TEXTO PROPORCIONADO:
"""
Incontables son los casos de célebres novelas que han sido llevadas con éxito al teatro y al cine. En su traspaso al ámbito escénico-musical muchos escritos también han sido fuente de inspiración de óperas con resultados sorprendentemente buenos, pero en el campo del ballet los frutos han sido muy desiguales. Y es lógico que así sea, pues entregar sólo al movimiento corporal sin palabras relatos de contenidos complejos obliga a enfrentar una tarea nada de fácil.
El Teatro Municipal de Santiago ha sido testigo de varias de esas dispares propuestas balletísticas, teniendo entre lo más positivo “Anna Karenina” (basada en la novela de León Tolstoi) y como lo menos logrado una producción de “La casa de los espíritus” (inspirada en la novela de Isabel Allende).
La presente temporada del Ballet de Santiago en ese teatro anunciaba el estreno mundial de “Orgullo y prejuicio”, un vaciado danzado de la célebre obra literaria homónima de Jane Austen, comandado por un british team. Bajo la aguda mirada que generan esos desequilibrios la llegada de esta nueva producción despertó todo tipo de expectativas, más aún al recurrir a la narración de una novela sobrecargada de personajes interrelacionados en una multiplicidad de episodios.
El debut de este montaje dejó más que claro estar ante un espectáculo del más alto nivel, por donde se lo juzgue. Debe admitirse, claro está, que la propuesta ideada por el dramaturgo Ian Kelly y el coreógrafo Kenneth Kindall puede imponer ciertas dificultades a una completa percepción argumental de parte de la audiencia, por más acabado que sea su conocimiento de la trama y los actores de la fuente original inspiradora. Una docena de personajes, todos comprometidos con una acción plagada de breves pero determinantes pasajes, va creando una maraña expositiva que permite plantear la sugerencia al espectador de una revisión argumental previa y, por qué no, también la elaboración mental de un mapa del quién es quién en el enjambre.
Superada esa traba, puede percibirse un abordaje pleno, de gran habilidad artística para adaptar y comunicar hechos y emociones sin recurrir al uso de la palabra en los actores-bailarines.
Escenas íntimas, de individualidades, y también colectivas de carácter más expansivo desfilan creando un todo limpio, coherente y refinado, para lo cual se cuenta con un apoyo escénico mínimo en recursos, pero muy ágil, liviano y siempre justo. La danza transita mucho más cercana a los cánones clásicos que a los modernos que podrían suponerse en una obra concebida el Siglo XXI.
Una selección alternada de solistas y el cuerpo de baile del Ballet de Santiago brilla en calidad y disciplina, venciendo cualquier desafío que impone este nuevo trabajo.
En lo musical se tiene una partitura muy lograda de Frank Moon. En la presentación de su propia creación, este compositor intercaló la adaptación entrelazada de diversos fragmentos (¿10?) del repertorio clásico, destacando sones de la Sinfonía N° 8 “Inconclusa” de Schubert, la obertura “Egmont” de Beethoven y un vals de J. Strauss, algo extendido. El resultado es definitivamente magnífico y eficaz, estando a su altura la muy aplaudida interpretación a cargo de la Orquesta Filarmónica de Santiago, dirigida por Pedro-Pablo Prudencio.
Tomando las palabras del título, el estreno absoluto de este montaje constituye un gran orgullo para el Ballet de Santiago y derriba cualquier prejuicio sobre nuestra capacidad de generar obras de calidad mundial.
"""
EXTRACTOS DE DATOS:
"""
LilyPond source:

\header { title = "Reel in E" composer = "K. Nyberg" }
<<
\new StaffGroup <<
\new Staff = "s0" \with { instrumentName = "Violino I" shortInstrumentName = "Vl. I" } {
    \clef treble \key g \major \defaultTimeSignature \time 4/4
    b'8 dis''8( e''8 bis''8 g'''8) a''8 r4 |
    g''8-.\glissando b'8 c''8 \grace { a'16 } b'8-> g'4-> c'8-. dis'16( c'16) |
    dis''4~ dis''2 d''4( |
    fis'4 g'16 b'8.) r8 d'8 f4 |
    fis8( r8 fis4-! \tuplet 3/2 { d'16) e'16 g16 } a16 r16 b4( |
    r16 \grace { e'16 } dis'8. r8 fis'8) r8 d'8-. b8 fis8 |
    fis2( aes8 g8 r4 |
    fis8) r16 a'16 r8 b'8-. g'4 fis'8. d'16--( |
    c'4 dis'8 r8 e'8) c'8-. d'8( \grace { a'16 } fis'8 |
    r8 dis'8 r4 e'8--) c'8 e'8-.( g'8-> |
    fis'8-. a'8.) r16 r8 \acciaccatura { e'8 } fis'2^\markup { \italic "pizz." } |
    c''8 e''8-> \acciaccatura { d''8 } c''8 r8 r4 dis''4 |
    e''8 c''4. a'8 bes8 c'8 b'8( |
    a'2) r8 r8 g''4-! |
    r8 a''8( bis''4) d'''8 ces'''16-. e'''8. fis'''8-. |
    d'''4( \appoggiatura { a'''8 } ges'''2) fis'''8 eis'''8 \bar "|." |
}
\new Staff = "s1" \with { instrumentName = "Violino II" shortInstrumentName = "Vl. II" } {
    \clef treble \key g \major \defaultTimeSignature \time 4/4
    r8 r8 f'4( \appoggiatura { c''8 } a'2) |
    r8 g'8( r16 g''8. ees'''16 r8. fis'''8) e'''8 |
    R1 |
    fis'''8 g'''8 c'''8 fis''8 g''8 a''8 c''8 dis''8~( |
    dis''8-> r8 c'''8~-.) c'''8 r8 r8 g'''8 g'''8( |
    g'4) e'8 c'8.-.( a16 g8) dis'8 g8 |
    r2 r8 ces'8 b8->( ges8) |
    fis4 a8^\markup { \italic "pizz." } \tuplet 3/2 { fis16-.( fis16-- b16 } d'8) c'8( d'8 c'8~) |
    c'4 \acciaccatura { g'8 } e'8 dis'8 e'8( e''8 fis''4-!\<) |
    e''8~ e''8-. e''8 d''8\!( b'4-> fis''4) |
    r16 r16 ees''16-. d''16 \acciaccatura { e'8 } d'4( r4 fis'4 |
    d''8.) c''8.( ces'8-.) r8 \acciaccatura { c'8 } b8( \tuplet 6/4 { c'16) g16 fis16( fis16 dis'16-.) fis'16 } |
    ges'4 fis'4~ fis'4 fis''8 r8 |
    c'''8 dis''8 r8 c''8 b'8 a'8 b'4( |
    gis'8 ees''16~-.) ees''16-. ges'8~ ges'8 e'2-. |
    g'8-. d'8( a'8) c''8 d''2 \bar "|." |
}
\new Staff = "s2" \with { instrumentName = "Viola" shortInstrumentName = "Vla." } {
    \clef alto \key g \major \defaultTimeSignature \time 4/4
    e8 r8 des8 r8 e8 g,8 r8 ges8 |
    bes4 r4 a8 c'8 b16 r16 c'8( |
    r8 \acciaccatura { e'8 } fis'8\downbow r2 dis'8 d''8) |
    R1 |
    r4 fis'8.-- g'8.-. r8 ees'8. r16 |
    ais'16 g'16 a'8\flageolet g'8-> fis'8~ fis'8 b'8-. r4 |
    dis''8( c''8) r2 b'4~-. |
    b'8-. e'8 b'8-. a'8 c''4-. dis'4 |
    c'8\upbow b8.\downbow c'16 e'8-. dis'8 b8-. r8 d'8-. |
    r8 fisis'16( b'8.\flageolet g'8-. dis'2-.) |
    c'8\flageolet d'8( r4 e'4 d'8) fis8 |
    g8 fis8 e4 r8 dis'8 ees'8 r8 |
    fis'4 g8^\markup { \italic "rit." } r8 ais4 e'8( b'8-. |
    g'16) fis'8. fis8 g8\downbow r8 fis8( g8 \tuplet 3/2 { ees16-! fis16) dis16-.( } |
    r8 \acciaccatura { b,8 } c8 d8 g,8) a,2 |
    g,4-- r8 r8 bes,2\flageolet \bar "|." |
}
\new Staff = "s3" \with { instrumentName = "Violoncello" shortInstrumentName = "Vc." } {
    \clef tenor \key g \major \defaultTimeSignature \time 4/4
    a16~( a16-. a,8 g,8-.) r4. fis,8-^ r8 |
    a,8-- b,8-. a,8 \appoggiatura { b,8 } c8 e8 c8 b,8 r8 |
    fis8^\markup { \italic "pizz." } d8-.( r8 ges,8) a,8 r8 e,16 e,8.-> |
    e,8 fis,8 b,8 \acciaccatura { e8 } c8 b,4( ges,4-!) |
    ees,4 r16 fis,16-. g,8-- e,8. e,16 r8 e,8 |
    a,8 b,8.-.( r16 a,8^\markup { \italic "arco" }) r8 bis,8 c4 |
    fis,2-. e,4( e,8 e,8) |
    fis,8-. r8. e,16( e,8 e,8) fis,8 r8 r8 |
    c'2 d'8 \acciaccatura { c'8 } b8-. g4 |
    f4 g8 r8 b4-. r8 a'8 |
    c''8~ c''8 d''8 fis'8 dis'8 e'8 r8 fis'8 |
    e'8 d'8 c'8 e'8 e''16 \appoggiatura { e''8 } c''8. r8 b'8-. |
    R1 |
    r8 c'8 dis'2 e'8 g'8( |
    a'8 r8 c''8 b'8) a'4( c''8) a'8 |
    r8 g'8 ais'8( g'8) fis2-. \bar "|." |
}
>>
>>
"""
COMPRUEBA TU COMPRENSIÓN:
- 1) Traduce al inglés esta oración de la reseña del ballet: "Una selección alternada de solistas y el cuerpo de baile del Ballet de Santiago brilla en calidad y disciplina, venciendo cualquier desafío que impone este nuevo trabajo."
- 2) Explica en una a tres oraciones por qué, según la reseña del ballet, las adaptaciones de novelas al ballet han dado frutos muy desiguales.
- 3) Copia de la reseña del ballet el fragmento que empieza en "Una selección alternada" y termina en "este nuevo trabajo.".
Responde basándote solo en la reseña del ballet.

RESPUESTAS DADAS:
- 1) An alternating selection of soloists and the corps de ballet of the Ballet de Santiago shines in quality and discipline, overcoming every challenge this new work poses.

- 2) Los frutos han sido desiguales porque llevar relatos de contenido complejo solo al movimiento corporal, sin palabras, obliga a enfrentar una tarea nada fácil.

- 3)
Una selección alternada de solistas y el cuerpo de baile del Ballet de Santiago brilla en calidad y disciplina, venciendo cualquier desafío que impone este nuevo trabajo.